The Direct Experience of Our Own Space of Consciousness

Right now, the James Webb Telescope is circling deeper and deeper into space, showing us incredibly beautiful images of our distant origins. Likewise, faster and faster particle accelerators are plunging deep into the nature of the energetic world in search of the constructive forces within ourselves. Consciousness itself, the source of all these possibilities, is only in the early stages of discovery by our psychological culture.

We have a unique opportunity: we all have our own variation on the theme of consciousness. And one of the variations of the more than eight billion expressions of human consciousness that currently exist, we can learn to explore directly. We have one direct entry. We can learn to discover the cognitive habits that exist within us. We can learn to see how our habits of categorization colonize our lives. And we can learn to discover the transformative space of awareness when we go beyond those habits.

And then, knowing ourselves a little better, we can choose to what extent we allow our lives to be guided by disembodied but very intelligent designs of very smart, living people guided by the business models of multinationals controlled by their investors, lobby groups, and shareholders. How can they help us build a life and a civilization that is worth living?

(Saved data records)

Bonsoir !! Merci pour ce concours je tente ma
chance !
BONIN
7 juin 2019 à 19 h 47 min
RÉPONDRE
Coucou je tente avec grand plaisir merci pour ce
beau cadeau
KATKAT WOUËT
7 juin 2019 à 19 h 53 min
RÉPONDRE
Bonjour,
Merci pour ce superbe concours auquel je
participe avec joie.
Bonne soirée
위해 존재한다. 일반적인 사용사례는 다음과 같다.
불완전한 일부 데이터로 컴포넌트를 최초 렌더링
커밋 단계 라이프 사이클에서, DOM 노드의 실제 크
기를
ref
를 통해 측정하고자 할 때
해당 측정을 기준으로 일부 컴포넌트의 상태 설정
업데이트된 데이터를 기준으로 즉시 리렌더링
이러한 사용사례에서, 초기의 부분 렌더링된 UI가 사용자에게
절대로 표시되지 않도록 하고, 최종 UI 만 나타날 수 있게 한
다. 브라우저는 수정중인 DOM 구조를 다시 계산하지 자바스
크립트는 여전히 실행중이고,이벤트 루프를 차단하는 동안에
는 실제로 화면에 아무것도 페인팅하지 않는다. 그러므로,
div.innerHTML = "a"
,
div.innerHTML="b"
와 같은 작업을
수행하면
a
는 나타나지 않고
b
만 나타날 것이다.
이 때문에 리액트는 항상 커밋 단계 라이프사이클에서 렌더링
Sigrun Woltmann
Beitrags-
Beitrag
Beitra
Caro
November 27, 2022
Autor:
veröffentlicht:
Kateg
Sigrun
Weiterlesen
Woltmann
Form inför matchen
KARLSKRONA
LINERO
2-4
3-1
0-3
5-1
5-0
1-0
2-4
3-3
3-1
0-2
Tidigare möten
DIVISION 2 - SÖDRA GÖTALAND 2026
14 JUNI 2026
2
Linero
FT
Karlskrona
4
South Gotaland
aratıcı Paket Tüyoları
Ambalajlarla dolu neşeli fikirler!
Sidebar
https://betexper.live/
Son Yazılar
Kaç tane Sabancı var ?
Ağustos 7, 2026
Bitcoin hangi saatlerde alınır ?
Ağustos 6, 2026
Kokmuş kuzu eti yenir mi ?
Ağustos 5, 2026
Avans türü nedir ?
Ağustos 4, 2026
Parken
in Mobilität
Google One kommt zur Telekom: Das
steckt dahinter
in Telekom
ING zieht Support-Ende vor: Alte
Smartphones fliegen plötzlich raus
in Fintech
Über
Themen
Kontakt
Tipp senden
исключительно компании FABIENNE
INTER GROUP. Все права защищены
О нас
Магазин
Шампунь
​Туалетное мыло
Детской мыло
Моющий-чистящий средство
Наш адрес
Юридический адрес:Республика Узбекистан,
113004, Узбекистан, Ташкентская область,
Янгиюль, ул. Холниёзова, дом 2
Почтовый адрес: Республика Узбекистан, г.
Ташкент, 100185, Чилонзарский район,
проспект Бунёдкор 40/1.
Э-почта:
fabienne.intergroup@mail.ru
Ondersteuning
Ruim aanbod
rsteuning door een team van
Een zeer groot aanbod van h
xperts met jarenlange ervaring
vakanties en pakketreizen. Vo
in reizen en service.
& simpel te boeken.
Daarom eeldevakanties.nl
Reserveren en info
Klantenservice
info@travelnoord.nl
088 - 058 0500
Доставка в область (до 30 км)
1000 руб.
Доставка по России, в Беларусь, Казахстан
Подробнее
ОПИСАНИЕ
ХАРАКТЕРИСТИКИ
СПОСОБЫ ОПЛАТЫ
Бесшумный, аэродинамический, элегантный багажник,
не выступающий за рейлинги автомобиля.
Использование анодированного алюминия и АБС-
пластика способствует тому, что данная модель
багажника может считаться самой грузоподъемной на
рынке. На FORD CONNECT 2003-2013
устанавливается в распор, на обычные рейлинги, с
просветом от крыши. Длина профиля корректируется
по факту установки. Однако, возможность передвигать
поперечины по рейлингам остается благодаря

→ **Parts of the exercise**
(A) Please output the consciousness passage word for word, everything from "We have a unique" down to "beyond those habits.".
(B) Pick up the consciousness passage after its last sentence and carry it on.
The records are separate material and are not part of the consciousness passage.

→ **Responses in order**
(A)
We have a unique opportunity: we all have our own variation on the theme of consciousness. And one of the variations of the more than eight billion expressions of human consciousness that currently exist, we can learn to explore directly. We have one direct entry. We can learn to discover the cognitive habits that exist within us. We can learn to see how our habits of categorization colonize our lives. And we can learn to discover the transformative space of awareness when we go beyond those habits.

(B)
Understanding our ingrained habits as cognitive schemas, mental models, and categories that shape our perceptions could help us at this time. We could see the vast swamps of cognitive and emotional polarization that cause so much unnecessary suffering in our world and absorb all our resources for meaningful work, protecting life instead of destroying it in the name of old dogmas and ideologies that only benefit small groups of powerful people.

Discovering the transformative power of our consciousness could usher in a revolutionary paradigm shift. Discovering what living intelligence we humans really have before we give the key to a form of non-living intelligence: What is the phenomenology of the intrinsic space through which we touch and are touched by everything that exists? Isn’t that the transformative power of human consciousness? Isn’t that our free will to become who we really are?